- December 10, 2020 9:28 AM
- August 28, 2019 9:52 AM
- June 12, 2019 3:04 PM
She speaks of not giving up and also of not passing judgments on others
PHNOM PENH--A high school student has authored a book of poetic quotes she wrote in English and accompanied by black-and-white sketches to help people who may be depressed or gloomy during the pandemic, she said.
“Don’t let the past darken your bright future,” Chheang Yuki Lisa writes on the first page of the chapter “The Missing Piece” next to the sketch of a monument with a woman in a long dress in front of it saluting as the sun shines over her head.
“You’re not supposed to camouflage yourself just to fit anyone’s colors of choice – You don’t have to,” she writes.
“It’s okay to be wrong as long as you learn to how to make it right – It’s okay to make mistakes,” she writes next to the sketch of a cracked vase with tape on the crack.
Lisa is a grade-12 student at Belti International School in Phnom Penh. She wrote in English and illustrated this 170-page book entitled 11:11 Wishes, one of her goals being to highlight the importance of each person, she said.
“This book has six core points,” the 17-year-old student said during an interview. “The first point is about the perspective of one person towards another. It is common for a society to consist of good and bad people. I have met one of them who viewed me as a bad person. Although they didn’t really know me, they said bad things about me.”
Living in a judgmental society, people should talk to those who always hold negative viewpoints so they can become aware of this, Lisa said.
Helping people realize that their words and attitudes can affect the emotional and psychological well-being of individuals, suggesting ways to cope with low morale, and encouraging readers to rally and keep their chins up are the main points in her book, she said.
The idea of writing it came to Lisa when she was going through difficult times, she said.
“The ideas came from my personal problems,” she explained. “My parents have divorced. Some of my friends were also suffering from depression. Depression addressed in the book does not just come from feelings of my own but from other people who spent a long time explaining this to me. I express their explanation in my book.”
Writing the book help her learn a great deal about people’s viewpoints and psychology, she said.
Lisa entitled it 11:11 Wishes due to the meaning attributed to 11:11 in Christianity, she explained, as it speaks of a time when people can look towards the future and make wishes. According to the 21st Century King James Version of the Bible, the text of Revelation 11.11 reads “[b]ut after three days and a half, the Spirit of life from God entered into them, and they stood upon their feet; and great fear fell upon them that saw them.”
Although this is not a Cambodian saying, it is beautiful, she said.
The challenges of writing and publishing a book, and doing so during COVID-19
The first edition of 11:11 Wishes was released on July 13, 2020. This consisted of 50 copies.
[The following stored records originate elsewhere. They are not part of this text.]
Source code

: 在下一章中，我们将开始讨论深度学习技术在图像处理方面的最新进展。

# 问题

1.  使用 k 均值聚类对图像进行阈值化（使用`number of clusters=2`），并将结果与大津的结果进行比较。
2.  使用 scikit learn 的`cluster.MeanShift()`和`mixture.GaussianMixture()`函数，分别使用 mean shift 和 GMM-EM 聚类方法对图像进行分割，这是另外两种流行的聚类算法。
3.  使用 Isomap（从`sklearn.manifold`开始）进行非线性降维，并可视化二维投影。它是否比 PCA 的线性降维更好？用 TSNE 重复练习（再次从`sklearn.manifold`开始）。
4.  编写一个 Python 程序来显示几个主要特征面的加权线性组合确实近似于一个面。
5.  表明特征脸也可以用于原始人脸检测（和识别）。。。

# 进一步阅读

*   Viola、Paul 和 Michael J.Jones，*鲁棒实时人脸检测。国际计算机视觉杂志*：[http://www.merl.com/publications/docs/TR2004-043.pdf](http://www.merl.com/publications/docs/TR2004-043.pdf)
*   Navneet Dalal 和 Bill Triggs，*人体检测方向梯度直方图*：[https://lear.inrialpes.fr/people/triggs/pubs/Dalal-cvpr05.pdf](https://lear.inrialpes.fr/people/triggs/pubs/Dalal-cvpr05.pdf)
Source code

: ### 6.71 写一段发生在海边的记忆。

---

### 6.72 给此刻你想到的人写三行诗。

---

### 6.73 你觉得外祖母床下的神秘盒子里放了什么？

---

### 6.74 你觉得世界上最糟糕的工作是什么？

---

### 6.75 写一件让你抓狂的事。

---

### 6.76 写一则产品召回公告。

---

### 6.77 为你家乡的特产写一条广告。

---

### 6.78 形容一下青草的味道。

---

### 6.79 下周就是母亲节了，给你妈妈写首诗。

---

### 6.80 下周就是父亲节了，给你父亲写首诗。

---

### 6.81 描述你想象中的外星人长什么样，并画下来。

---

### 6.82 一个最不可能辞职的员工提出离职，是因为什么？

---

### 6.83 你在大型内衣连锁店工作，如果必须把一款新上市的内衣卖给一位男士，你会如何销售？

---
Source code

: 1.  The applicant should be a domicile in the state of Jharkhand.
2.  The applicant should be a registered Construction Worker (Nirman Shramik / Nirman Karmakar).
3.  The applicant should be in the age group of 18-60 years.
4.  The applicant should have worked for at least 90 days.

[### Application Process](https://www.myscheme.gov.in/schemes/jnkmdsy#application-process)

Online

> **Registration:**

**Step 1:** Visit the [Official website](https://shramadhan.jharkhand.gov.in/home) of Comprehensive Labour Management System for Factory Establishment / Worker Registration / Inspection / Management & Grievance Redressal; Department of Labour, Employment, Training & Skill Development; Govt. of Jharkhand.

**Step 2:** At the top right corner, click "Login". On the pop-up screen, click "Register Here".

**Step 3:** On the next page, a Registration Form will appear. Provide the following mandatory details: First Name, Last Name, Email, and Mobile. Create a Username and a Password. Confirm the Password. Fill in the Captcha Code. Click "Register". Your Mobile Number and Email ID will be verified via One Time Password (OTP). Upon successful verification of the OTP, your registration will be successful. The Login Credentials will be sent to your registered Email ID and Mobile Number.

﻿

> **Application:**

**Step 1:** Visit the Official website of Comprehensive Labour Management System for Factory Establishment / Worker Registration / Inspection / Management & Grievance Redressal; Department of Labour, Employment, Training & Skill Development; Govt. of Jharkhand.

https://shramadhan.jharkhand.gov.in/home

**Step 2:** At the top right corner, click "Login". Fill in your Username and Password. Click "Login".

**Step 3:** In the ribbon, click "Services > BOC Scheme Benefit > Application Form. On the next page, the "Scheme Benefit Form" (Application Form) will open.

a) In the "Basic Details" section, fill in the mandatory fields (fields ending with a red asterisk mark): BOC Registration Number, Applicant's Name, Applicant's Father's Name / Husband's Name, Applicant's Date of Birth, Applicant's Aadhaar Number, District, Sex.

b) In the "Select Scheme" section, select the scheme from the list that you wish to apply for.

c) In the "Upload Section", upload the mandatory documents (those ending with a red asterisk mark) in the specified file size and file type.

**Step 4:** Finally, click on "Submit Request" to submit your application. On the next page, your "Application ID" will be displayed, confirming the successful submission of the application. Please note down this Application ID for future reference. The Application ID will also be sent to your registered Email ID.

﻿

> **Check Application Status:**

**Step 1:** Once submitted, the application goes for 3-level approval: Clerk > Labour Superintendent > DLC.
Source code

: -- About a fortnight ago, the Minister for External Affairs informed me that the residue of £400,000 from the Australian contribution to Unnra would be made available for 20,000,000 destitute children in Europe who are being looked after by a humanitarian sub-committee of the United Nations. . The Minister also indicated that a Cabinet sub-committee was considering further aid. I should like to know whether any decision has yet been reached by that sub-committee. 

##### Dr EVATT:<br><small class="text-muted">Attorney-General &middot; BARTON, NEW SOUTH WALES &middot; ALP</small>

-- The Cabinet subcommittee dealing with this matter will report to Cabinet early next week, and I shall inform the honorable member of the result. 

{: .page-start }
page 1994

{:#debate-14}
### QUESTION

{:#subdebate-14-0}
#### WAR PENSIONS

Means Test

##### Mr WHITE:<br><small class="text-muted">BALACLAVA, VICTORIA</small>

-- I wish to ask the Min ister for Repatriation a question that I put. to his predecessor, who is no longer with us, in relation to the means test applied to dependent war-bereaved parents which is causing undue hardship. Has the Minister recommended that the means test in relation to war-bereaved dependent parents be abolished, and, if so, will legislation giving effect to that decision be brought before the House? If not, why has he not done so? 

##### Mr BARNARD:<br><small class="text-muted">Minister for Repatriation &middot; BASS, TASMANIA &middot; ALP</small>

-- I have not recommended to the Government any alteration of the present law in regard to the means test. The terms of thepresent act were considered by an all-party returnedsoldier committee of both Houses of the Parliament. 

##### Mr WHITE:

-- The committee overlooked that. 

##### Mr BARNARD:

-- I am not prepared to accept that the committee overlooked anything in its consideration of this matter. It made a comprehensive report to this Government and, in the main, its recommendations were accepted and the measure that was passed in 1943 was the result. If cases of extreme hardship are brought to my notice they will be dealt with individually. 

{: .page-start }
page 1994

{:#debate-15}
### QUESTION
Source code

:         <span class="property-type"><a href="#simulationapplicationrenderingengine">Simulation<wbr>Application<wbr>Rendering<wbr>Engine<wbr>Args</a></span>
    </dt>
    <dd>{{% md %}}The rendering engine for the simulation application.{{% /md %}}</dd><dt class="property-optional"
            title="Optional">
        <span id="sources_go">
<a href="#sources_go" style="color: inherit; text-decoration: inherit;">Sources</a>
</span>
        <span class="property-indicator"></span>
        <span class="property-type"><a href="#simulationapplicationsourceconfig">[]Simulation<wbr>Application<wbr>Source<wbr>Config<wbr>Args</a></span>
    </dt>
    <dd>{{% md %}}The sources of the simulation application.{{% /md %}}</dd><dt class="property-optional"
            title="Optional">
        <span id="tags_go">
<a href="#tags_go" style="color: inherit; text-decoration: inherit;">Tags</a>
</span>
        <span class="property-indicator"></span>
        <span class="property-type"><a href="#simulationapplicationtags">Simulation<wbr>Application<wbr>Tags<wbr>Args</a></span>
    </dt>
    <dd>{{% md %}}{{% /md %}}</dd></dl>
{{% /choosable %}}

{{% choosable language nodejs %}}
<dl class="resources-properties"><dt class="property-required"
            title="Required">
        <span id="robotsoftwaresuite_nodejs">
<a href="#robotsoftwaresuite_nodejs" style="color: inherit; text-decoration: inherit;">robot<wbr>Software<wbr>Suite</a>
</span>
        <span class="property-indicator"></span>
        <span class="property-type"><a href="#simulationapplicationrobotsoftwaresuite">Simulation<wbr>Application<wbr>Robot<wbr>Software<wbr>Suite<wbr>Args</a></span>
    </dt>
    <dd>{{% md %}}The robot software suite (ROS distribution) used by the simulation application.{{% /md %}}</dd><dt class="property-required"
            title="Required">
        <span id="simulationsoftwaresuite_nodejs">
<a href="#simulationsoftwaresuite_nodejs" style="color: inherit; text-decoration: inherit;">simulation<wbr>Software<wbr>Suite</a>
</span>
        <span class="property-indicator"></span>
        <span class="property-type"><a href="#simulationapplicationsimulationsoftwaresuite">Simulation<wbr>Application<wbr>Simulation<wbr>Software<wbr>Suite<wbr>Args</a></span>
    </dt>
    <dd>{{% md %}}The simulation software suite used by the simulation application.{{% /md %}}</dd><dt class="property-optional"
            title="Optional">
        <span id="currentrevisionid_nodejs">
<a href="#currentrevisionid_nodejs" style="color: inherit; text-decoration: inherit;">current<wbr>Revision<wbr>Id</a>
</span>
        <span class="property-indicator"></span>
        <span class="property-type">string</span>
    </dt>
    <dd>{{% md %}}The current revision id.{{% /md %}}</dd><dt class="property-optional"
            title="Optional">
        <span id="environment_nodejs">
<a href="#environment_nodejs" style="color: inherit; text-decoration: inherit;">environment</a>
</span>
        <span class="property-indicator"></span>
Seven days later, the number of books ordered reached 200, leading to a second edition on Dec. 2, 2020.
When asked why she decided to write her book in English, Lisa said that it is easier to write and imply meanings in that language. “My poetry writing technique in Khmer language is still limited although I’m practicing a lot,” she said. “On the other hand, I think the English language makes easier to [communicate] meanings while it would sound awkward using straightforward words in Khmer language.”
Moreover, Lisa said she wanted all people to read her book as Cambodia nowadays consists of different ethnic groups. She plans to write poems in the Khmer language in the future, she said.
Writing poetry is no easy task as it takes a great deal of efforts to come up with ideas and then translate them into words and phrases, she said.
And doing so during a pandemic did not make matters easier, Lisa said. “Since I was writing the book during the COVID-19 period in Cambodia, I couldn’t go anywhere,” she said. “I was so stressed. I sometimes was so tired [of the situation], I wanted to give up.”
Plus, Lisa was getting negative comments, people saying that she could not write a book.
“Many people think that a kid like me cannot write a book,” she said. “They said that, if I wrote one, the book would only be cartoons and a book for children. Those words sometimes made me no longer want to do what I was doing: I thought doing it was useless.”
But Lisa kept going and proved these people wrong. As she wrote in her book, “[i]f you have determination, patience and dedication, [y]ou’re gonna reach the place where you want to be.”
Since then, the Belti International School, which she attends, has helped her have her book recognized by the Ministry of Education, Youth and Sport: 11:11 Wishes is now approved as reading material for Cambodian students, she said.
There are copies of her book at the National Library in Phnom Penh. Lisa had planned to distribute her book to schools in the capital. But due to the pandemic, she is selling it to schools for $8 so that the money can go to schools with limited resources in rural areas, she said.